Segment Start: PAGE TEXT

= List of Western Suburbs SC (NSW) seasons =

Western Suburbs Soccer Club was an Australian semi-professional association football club based in Sydney. The club was formed in 1964 and became one of 14 founding members of the National Soccer League in 1977 after spending their first 13 seasons in the New South Wales football tiers.

The club's first team spent two seasons in the National Soccer League, six in the top division of New South Wales, four in the second and three in the lower tiers of New South Wales football. Their worst league finish was 10th in the inter-suburban second tier, their placing at the end of the 1965 season. The table details the club's achievements in major competitions, and the top scorers for each season.

Segment End: PAGE TEXT

• WHAT YOU HAVE TO DO
In the text on Western Suburbs SC seasons, what was the club's worst league finish, and in which season did it happen?

Segment Start: DATA RECORDS

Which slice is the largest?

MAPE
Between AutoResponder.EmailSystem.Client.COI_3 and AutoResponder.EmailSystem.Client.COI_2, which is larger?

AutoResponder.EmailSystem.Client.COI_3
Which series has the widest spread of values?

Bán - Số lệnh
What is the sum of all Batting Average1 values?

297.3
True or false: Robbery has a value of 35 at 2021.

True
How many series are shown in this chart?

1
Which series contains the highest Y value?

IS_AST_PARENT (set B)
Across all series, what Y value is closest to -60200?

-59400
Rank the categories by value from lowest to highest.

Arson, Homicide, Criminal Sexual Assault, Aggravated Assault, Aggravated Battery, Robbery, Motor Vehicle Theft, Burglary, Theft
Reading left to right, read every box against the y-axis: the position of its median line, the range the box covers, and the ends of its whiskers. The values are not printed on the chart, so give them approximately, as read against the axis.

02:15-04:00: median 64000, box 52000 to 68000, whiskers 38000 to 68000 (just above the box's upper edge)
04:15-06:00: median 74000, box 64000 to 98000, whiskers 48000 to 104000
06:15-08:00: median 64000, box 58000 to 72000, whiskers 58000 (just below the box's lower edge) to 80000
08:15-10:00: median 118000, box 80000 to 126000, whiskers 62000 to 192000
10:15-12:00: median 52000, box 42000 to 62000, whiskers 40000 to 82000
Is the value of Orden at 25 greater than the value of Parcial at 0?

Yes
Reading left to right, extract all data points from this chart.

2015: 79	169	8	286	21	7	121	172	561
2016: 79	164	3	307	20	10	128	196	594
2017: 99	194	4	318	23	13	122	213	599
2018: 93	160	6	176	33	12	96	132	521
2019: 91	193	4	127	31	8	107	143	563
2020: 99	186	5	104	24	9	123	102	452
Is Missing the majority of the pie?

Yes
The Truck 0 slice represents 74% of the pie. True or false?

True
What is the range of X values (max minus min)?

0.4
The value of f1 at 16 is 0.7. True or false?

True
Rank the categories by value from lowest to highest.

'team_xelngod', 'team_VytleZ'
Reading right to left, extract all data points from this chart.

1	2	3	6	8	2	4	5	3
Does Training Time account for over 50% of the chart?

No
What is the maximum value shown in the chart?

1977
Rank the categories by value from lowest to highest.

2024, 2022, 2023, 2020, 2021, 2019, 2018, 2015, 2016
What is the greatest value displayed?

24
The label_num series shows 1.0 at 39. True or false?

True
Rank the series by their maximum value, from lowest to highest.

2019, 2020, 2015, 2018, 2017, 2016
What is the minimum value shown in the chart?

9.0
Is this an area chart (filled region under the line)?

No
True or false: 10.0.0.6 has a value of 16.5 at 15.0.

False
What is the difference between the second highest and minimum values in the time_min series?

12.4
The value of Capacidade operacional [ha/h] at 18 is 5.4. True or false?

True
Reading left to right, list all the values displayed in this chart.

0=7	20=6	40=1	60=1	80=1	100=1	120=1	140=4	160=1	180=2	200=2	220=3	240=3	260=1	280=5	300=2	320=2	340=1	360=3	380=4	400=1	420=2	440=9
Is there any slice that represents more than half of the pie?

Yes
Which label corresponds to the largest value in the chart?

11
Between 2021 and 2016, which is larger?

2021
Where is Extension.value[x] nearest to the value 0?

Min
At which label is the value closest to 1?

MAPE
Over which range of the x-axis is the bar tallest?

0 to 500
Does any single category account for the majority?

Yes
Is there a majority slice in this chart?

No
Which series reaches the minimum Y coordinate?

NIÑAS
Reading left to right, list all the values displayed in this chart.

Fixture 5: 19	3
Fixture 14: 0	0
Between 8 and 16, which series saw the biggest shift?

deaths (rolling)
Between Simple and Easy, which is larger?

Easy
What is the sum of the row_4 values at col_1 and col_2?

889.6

Segment End: DATA RECORDS

• WRITTEN SOLUTION
10th in the inter-suburban second tier, at the end of the 1965 season.